Collection entries:
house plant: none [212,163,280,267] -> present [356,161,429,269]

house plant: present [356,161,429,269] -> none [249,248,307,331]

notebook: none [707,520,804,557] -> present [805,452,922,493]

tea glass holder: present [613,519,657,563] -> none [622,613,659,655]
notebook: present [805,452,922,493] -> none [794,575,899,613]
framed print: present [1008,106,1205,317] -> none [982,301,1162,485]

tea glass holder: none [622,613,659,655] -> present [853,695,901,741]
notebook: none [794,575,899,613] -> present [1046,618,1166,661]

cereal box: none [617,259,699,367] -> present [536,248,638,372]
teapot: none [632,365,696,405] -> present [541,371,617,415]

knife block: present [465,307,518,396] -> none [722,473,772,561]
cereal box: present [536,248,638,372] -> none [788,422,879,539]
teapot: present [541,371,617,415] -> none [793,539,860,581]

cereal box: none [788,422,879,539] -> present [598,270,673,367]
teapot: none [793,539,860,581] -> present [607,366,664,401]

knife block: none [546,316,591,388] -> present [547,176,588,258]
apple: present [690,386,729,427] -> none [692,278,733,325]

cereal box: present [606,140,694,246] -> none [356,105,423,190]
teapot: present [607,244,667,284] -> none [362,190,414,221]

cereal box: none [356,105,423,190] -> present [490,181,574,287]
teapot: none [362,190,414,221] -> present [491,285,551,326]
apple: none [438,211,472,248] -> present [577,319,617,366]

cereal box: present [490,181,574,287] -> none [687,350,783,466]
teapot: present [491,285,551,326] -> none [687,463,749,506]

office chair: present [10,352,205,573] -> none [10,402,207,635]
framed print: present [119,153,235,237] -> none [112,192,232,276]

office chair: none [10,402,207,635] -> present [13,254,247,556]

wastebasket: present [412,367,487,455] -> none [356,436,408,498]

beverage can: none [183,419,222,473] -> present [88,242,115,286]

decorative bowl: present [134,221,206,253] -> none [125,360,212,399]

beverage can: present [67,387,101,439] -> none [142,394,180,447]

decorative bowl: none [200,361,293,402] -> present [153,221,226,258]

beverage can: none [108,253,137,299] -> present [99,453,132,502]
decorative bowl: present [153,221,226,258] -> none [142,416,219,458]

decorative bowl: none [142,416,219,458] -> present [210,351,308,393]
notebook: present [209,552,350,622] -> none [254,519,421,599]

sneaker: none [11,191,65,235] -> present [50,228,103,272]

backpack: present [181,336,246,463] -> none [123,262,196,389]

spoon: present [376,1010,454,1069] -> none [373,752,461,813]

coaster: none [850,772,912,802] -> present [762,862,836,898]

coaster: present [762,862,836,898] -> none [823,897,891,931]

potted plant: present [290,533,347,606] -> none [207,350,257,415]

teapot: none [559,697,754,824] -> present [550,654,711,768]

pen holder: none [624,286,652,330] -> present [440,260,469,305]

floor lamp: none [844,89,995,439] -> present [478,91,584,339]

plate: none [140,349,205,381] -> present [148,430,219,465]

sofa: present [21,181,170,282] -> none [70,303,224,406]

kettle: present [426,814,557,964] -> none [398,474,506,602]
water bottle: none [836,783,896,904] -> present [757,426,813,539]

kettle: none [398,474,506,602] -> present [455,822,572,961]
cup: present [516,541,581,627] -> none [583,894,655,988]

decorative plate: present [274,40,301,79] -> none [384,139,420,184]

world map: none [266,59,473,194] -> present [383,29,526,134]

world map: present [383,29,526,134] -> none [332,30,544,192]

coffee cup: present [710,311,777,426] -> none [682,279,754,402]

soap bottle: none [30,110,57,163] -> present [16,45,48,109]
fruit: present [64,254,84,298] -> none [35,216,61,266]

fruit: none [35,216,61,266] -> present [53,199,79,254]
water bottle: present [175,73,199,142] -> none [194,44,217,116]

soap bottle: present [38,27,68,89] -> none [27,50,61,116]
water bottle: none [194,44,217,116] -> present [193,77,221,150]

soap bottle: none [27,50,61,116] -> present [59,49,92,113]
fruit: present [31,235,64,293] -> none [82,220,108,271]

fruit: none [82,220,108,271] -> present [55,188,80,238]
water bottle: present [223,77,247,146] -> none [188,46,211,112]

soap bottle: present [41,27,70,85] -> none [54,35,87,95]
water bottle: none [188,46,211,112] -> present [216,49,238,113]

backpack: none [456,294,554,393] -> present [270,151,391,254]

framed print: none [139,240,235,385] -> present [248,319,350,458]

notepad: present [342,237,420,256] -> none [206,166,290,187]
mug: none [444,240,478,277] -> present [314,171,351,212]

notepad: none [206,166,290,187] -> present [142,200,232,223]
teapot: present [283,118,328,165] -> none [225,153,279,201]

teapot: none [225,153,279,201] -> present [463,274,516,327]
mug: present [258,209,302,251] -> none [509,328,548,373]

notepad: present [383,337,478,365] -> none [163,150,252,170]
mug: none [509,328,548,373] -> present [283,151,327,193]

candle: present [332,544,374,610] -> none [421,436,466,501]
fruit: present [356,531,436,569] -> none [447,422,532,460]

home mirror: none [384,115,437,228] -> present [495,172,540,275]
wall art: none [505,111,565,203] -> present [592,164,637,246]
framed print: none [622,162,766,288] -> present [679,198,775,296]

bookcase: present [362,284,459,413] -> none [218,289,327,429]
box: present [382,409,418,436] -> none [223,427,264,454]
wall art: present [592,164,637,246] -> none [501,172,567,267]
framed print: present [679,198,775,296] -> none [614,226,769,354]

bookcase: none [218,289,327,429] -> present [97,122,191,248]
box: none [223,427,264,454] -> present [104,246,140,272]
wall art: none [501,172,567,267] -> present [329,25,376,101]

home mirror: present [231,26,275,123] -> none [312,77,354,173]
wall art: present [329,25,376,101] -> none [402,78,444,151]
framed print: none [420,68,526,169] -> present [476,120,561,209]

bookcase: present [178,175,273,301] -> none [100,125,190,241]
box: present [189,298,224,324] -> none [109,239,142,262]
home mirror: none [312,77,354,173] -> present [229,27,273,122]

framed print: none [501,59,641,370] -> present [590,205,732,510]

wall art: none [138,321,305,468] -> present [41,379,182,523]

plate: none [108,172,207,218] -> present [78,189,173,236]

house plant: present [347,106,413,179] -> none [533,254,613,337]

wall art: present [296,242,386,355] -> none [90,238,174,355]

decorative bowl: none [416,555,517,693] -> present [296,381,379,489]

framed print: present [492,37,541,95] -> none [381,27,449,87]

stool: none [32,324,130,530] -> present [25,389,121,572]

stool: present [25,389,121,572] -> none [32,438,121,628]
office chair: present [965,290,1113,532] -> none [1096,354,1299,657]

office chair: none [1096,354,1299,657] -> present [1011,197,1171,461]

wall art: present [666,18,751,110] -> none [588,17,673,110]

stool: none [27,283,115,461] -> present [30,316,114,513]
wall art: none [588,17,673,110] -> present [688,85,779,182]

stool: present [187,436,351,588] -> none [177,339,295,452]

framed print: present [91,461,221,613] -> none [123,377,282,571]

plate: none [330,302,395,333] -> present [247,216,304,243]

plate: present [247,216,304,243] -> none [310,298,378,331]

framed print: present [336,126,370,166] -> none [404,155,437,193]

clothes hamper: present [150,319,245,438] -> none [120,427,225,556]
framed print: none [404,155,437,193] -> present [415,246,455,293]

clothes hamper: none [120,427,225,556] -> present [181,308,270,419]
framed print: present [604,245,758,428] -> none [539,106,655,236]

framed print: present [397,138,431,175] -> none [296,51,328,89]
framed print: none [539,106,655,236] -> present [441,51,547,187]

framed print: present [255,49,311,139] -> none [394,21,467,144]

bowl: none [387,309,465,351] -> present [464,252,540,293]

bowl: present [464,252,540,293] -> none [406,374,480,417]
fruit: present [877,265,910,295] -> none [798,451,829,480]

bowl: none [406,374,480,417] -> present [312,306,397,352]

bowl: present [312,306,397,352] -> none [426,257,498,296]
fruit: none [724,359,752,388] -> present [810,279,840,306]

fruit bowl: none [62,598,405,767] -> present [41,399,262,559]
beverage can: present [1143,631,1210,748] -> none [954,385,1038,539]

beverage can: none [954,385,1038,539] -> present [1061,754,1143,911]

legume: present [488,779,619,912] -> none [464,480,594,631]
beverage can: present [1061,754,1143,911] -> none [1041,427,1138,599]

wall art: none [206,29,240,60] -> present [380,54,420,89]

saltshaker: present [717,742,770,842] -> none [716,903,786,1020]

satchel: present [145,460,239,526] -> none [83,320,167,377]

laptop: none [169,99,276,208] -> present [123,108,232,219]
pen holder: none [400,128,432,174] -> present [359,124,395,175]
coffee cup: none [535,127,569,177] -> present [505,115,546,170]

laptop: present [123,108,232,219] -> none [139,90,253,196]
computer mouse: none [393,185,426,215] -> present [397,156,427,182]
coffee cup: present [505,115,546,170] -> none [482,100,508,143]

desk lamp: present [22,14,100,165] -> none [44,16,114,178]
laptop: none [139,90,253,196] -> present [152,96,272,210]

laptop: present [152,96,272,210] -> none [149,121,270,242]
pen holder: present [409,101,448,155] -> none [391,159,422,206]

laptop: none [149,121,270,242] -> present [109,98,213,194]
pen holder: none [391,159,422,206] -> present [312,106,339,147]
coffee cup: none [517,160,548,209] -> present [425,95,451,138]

● Exercise
Taking the entries above, print exactly the lines starting at the line with "house plant: present [347,106,413,179]" and ending at the line with "beverage can: none [954,385,1038,539]", both included.

● The completed task
house plant: present [347,106,413,179] -> none [533,254,613,337]

wall art: present [296,242,386,355] -> none [90,238,174,355]

decorative bowl: none [416,555,517,693] -> present [296,381,379,489]

framed print: present [492,37,541,95] -> none [381,27,449,87]

stool: none [32,324,130,530] -> present [25,389,121,572]

stool: present [25,389,121,572] -> none [32,438,121,628]
office chair: present [965,290,1113,532] -> none [1096,354,1299,657]

office chair: none [1096,354,1299,657] -> present [1011,197,1171,461]

wall art: present [666,18,751,110] -> none [588,17,673,110]

stool: none [27,283,115,461] -> present [30,316,114,513]
wall art: none [588,17,673,110] -> present [688,85,779,182]

stool: present [187,436,351,588] -> none [177,339,295,452]

framed print: present [91,461,221,613] -> none [123,377,282,571]

plate: none [330,302,395,333] -> present [247,216,304,243]

plate: present [247,216,304,243] -> none [310,298,378,331]

framed print: present [336,126,370,166] -> none [404,155,437,193]

clothes hamper: present [150,319,245,438] -> none [120,427,225,556]
framed print: none [404,155,437,193] -> present [415,246,455,293]

clothes hamper: none [120,427,225,556] -> present [181,308,270,419]
framed print: present [604,245,758,428] -> none [539,106,655,236]

framed print: present [397,138,431,175] -> none [296,51,328,89]
framed print: none [539,106,655,236] -> present [441,51,547,187]

framed print: present [255,49,311,139] -> none [394,21,467,144]

bowl: none [387,309,465,351] -> present [464,252,540,293]

bowl: present [464,252,540,293] -> none [406,374,480,417]
fruit: present [877,265,910,295] -> none [798,451,829,480]

bowl: none [406,374,480,417] -> present [312,306,397,352]

bowl: present [312,306,397,352] -> none [426,257,498,296]
fruit: none [724,359,752,388] -> present [810,279,840,306]

fruit bowl: none [62,598,405,767] -> present [41,399,262,559]
beverage can: present [1143,631,1210,748] -> none [954,385,1038,539]

beverage can: none [954,385,1038,539] -> present [1061,754,1143,911]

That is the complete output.